• MATERIAL SUPPLIED
==============================
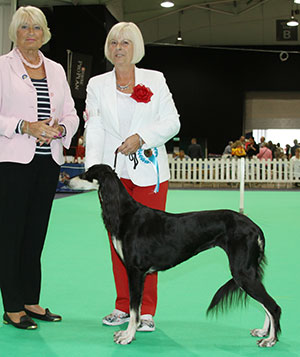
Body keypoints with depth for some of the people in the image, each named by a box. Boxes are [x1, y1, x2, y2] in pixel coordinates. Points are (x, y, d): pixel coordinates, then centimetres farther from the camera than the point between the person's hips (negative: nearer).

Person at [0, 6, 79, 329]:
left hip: (48, 161, 5)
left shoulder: (56, 70, 15)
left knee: (36, 233, 9)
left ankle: (30, 302, 19)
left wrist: (60, 128, -6)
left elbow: (71, 114, 15)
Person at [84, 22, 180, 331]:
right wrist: (93, 167, -13)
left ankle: (146, 310, 9)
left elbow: (172, 122, 2)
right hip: (113, 171, 2)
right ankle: (123, 306, 19)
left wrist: (142, 137, -13)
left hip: (148, 170, -2)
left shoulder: (155, 80, 6)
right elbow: (94, 129, 0)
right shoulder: (97, 85, 9)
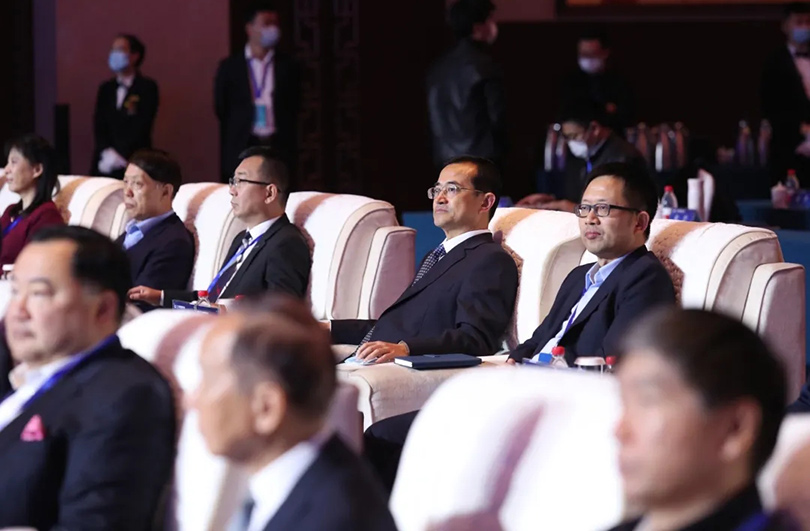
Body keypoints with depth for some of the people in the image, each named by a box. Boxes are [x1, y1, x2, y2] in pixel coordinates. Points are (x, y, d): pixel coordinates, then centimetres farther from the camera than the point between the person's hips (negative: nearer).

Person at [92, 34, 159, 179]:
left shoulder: (147, 87, -1)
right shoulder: (106, 88, 16)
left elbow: (141, 126, -9)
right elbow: (98, 125, 8)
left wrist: (119, 156, -14)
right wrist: (108, 152, -10)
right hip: (103, 165, 4)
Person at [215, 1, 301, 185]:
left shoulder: (288, 66, 8)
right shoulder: (230, 67, 5)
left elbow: (293, 107, 13)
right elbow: (221, 109, 11)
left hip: (280, 149, 1)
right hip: (242, 149, -1)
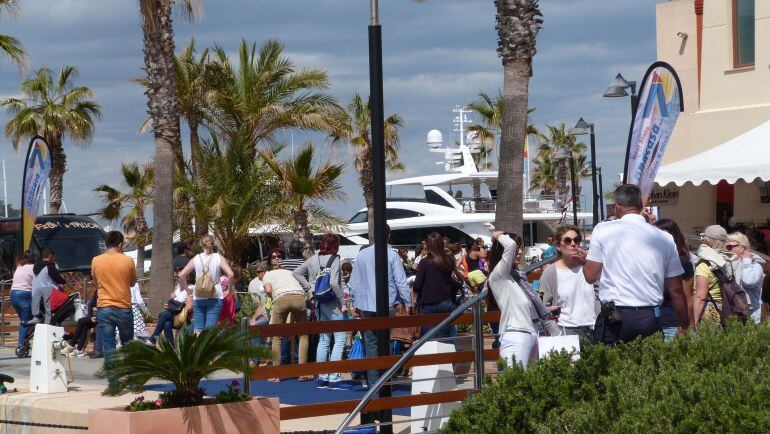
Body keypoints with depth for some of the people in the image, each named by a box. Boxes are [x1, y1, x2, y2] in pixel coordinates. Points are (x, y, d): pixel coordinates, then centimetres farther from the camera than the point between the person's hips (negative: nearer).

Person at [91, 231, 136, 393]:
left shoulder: (96, 261, -1)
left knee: (109, 346, 1)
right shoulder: (127, 261, -5)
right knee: (127, 344, 14)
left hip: (104, 308, 0)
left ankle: (112, 381, -3)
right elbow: (132, 282, 8)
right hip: (123, 308, 0)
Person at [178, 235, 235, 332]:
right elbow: (230, 274, -11)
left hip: (198, 298, 1)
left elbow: (182, 275, -1)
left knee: (198, 330, 6)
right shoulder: (219, 258, 0)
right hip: (214, 298, -1)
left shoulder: (196, 259, 4)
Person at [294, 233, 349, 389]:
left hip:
==============================
• GOAL OF THE EXERCISE
Report every line in the listing that holds the word "ankle".

• REPLY TO THE EXERCISE
left ankle: (30, 302, 19)
left ankle: (146, 310, 9)
right ankle: (123, 306, 19)
left ankle: (112, 381, -3)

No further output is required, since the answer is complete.